In a previous study, Caccia et al. (1973) described the reflex responses of hand muscles to stimulation of the digital nerves of different fingers in man. In this study, we have found that reflex cutaneomuscular responsiveness to stimulation of the digital nerves of the little finger is altered in subjects with carpal tunnel syndrome, a chronic partial median nerve entrapment at the wrist (CPNE).
Recordings were obtained from the preferred hand of 17 adult subjects with CPNE and 12 healthy subjects. CPNE subjects were diagnosed using nerve conduction studies. With ethical approval and informed consent, surface EMG was recorded from first dorsal interosseous (1DI) muscle and the sensory nerve action potential (SNAP) recorded from the ulnar nerve whilst electrically stimulating the digital nerves of the little finger (2.5 X sensory threshold, 100 µS, 5 Hz). Subjects performed a sustained weak abduction of the index finger against resistance. EMG was rectified. EMG and SNAP were averaged time-locked to the stimulus for 256 sweeps.
Three reflex components may be identified: a short latency spinal component E1, followed by I1 and E2 components (Jenner & Stephens, 1982). In the present study, the size of each reflex component was expressed as % EMG modulation (mean values shown in brackets).

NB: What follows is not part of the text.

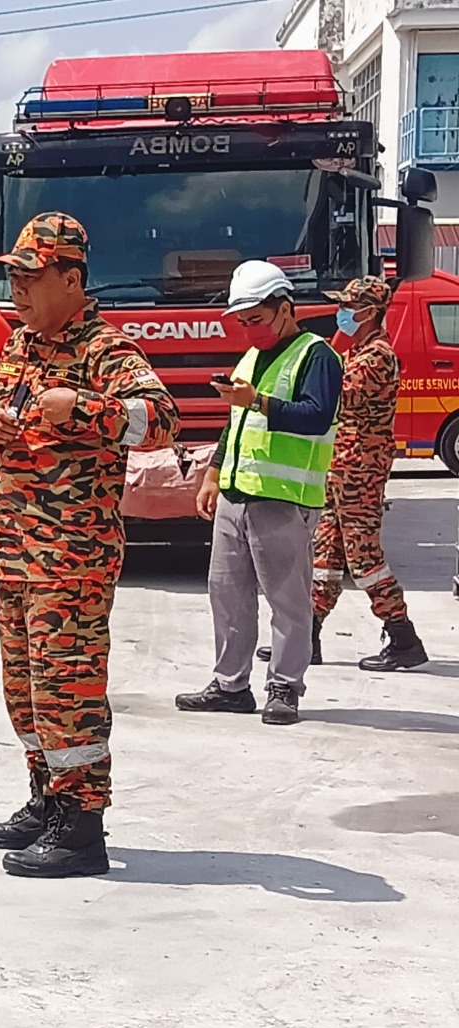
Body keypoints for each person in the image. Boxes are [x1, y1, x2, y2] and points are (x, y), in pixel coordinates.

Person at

The E2 reflex component recorded from 1DI following stimulation of the digital nerves of the little finger was present in 70 % of CPNE compared with 16 % of control subjects. The size of the E2 component recorded from the CPNE (6.9 %) and control subjects (1.4 %) was significantly different (Mann-Whitney test, P < 0.05). In contrast, the size of the E1, I1 components recorded from the CPNE (2.9 %, 3.7 %) and control subjects (5.1 %, 4.2 %) were not significantly different (Mann-Whitney, P > 0.05). There was no significant difference in SNAP size recorded from the ulnar nerve in healthy and CPNE subjects (Mann-Whitney, P > 0.05).
We conclude that the E2 component associated with distant digital nerve stimulation of the little finger seen in subjects with CPNE reflects ‘reorganisation’ within the CNS, resulting from interruption of afferent input to the primary sensory cortex following median nerve entrapment.